Commodities, Emerging Markets

Venezuela Likely To Default In 2015 As Oil Prices Continue To Fall: SocGen

Venezuela will likely default in 2015, possibly in the first quarter, as crude oil continues to tumble, according to Societe Generale (SocGen).

“The move in oil reinforces my view that Venezuela is likely to default, with some probability in the first quarter and with a very high probability in the last quarter of next year,” Regis Chatellier, a credit strategist at Societe Generale in London, told Bloomberg by phone on Wednesday.

According to Bloomberg, Venezuelan bonds have lost 30% during the month through Tuesday and are the worst-performing in emerging markets.

Venezuela dirty flagVenezuelan bonds extended losses after Venezuelan President Nicolas Maduro said last weekend that he will keep a 6.3 bolivar-per-dollar fixed exchange rate for priority imports and said that he saw no need to curb fuel subsidies that keep the price of gasoline in Venezuela at 6 cents per gallon.
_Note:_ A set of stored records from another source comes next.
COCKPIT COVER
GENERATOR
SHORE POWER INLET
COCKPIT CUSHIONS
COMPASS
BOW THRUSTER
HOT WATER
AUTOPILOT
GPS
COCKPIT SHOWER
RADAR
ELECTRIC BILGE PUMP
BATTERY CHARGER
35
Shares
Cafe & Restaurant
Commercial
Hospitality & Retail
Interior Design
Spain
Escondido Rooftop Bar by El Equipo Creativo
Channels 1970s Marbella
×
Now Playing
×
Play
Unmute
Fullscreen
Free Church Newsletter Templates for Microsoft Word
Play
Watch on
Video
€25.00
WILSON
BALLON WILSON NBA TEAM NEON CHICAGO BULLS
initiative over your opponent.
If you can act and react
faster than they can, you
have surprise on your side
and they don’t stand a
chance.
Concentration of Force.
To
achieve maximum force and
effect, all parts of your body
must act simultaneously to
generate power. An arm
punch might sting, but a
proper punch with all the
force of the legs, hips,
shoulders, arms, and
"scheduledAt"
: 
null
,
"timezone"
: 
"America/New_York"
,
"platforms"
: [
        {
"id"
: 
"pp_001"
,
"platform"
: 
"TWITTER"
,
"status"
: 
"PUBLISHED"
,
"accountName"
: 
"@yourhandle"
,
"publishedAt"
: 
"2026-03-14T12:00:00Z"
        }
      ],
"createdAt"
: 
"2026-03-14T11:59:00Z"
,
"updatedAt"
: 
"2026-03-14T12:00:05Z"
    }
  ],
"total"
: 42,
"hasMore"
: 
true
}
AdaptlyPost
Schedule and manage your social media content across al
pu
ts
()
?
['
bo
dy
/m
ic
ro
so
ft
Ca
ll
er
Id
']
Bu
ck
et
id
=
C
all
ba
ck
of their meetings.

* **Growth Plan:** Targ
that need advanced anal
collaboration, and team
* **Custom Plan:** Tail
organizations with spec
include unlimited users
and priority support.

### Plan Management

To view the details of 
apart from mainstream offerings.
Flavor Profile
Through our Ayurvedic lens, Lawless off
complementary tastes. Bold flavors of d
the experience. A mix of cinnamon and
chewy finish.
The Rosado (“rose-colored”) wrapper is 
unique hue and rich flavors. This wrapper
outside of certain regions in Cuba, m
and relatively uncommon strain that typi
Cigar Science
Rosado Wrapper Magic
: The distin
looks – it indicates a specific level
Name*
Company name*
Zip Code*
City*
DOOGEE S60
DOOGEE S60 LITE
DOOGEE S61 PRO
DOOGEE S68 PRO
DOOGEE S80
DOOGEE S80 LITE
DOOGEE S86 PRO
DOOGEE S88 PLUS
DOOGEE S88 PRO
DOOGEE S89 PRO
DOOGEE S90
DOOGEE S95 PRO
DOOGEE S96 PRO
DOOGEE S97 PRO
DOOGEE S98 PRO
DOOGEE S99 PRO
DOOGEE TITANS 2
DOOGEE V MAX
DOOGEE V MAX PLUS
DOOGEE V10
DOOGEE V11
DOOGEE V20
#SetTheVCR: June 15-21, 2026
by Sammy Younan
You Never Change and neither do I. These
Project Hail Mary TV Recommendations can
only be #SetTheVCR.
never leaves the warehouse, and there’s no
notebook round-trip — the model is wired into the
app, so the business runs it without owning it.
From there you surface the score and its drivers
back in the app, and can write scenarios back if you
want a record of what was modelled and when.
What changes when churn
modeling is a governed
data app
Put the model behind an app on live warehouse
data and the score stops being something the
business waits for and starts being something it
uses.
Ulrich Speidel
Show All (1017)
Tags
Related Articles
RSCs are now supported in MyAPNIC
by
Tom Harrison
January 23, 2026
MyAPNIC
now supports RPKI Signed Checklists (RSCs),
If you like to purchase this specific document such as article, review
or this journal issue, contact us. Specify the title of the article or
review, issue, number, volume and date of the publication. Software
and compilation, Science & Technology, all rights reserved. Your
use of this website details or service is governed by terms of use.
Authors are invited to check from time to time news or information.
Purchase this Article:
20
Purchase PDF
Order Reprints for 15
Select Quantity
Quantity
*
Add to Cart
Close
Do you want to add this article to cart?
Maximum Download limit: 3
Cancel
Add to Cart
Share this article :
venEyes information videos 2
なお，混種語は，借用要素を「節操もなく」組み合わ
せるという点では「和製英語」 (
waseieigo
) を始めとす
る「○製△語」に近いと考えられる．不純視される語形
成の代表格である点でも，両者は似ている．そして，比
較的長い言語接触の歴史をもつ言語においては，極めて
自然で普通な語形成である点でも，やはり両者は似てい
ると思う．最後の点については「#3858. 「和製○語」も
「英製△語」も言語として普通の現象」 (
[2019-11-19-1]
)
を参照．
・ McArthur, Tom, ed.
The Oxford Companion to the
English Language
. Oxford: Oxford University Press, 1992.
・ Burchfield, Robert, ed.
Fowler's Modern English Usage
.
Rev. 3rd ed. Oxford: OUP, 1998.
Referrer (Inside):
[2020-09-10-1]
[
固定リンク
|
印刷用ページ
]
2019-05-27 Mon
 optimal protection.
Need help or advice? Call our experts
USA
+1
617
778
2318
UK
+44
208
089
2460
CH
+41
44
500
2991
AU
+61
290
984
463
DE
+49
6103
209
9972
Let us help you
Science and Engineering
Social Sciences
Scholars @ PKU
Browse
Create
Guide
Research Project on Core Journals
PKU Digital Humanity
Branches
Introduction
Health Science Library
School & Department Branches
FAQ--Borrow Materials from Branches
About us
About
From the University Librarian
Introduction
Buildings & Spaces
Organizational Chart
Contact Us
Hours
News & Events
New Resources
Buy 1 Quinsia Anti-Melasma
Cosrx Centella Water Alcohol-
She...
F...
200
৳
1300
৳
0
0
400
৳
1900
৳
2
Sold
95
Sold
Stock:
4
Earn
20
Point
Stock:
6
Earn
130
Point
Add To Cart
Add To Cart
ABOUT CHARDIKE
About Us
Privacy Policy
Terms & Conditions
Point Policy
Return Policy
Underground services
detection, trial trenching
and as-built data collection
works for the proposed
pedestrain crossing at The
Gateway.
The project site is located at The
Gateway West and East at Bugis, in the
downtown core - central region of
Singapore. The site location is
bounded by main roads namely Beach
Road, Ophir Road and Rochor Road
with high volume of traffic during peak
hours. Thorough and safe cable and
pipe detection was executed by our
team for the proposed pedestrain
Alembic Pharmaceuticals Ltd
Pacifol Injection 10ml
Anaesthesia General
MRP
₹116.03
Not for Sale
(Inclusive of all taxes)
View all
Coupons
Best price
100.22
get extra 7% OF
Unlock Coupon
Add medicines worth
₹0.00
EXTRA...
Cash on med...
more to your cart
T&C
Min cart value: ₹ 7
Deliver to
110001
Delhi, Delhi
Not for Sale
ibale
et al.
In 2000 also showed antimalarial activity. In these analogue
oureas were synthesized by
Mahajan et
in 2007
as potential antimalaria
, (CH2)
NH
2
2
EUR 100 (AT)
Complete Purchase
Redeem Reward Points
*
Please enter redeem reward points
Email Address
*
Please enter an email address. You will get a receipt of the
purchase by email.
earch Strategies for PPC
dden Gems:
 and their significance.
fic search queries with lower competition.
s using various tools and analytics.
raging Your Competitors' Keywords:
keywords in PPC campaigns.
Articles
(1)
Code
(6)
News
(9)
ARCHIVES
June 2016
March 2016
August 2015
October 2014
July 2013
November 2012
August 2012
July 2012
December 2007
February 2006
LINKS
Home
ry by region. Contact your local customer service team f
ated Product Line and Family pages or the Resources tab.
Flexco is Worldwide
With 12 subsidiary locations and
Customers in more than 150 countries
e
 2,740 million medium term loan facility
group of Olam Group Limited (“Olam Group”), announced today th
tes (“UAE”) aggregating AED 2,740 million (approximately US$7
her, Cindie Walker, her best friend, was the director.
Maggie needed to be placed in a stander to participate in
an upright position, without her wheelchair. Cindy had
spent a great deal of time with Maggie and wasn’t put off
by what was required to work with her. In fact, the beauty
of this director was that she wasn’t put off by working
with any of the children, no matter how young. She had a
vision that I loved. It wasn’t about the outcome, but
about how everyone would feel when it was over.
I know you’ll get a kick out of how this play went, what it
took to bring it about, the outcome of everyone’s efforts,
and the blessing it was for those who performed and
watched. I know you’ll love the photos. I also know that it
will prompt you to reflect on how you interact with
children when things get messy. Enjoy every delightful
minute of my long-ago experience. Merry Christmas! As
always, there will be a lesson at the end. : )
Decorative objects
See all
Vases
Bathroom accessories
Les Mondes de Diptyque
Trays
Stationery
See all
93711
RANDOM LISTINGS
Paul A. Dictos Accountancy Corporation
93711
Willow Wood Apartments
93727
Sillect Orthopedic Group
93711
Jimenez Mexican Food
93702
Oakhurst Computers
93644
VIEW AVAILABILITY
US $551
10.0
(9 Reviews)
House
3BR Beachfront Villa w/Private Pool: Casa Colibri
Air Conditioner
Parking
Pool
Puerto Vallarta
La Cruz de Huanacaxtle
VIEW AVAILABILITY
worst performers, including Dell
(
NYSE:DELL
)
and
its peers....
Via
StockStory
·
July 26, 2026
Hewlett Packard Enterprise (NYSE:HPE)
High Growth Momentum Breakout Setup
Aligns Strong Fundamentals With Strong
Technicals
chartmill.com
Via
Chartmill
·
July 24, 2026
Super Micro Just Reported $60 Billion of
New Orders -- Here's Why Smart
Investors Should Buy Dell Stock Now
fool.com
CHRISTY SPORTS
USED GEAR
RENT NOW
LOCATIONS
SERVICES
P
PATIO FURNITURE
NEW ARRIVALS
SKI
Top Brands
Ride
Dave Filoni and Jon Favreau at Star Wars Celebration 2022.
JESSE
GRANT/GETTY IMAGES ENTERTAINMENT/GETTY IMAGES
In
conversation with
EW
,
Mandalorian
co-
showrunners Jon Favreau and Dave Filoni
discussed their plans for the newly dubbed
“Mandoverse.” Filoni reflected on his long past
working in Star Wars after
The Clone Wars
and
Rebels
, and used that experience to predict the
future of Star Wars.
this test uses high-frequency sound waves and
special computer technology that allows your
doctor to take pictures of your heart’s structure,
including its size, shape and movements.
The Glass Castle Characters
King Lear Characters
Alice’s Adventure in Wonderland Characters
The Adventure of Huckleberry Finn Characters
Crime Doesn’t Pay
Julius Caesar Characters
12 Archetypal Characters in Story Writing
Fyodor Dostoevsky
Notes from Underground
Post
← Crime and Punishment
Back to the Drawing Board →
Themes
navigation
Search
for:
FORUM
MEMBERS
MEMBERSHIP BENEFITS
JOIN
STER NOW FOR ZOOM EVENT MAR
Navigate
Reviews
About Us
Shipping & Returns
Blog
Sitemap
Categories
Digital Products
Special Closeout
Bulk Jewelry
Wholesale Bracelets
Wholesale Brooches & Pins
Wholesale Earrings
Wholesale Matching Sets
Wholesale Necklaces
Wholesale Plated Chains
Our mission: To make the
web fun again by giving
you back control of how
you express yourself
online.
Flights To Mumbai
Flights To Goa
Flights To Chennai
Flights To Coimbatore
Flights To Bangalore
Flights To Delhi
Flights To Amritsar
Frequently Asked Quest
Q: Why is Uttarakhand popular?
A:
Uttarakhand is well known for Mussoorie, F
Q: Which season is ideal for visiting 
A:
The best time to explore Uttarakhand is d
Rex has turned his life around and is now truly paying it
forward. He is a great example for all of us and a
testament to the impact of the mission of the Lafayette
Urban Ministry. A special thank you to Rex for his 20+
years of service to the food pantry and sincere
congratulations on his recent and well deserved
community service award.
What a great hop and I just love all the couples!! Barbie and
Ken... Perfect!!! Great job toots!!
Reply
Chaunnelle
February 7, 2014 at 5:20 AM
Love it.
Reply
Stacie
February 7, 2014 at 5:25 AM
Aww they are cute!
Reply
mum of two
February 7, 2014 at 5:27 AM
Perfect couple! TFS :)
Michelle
Maduro said there is no possibility of a Venezuelan sovereign default – unless it is part of a strategy to bolster economic development – however he said that no such plans are in place.

Venezuela’s benchmark bonds due in 2027 reached a 16-year low on December 15.

Petroleos de Venezuela, the government and state-owned oil company, will need to make $12 billion of interest and principal payments on hard currency debt in 2015. In order to pay such payments, they will need to tap into the nation’s already dwindled $21.4 billion of international reserves, while at the same time providing dollars to cover imports.

“At these debt levels, they may run out of reserves very quickly,” Chatellier said. “They have to continue to import because there’s no substitution, but at the same time they need to pay external debt. They can’t sustain that. They won’t make it.”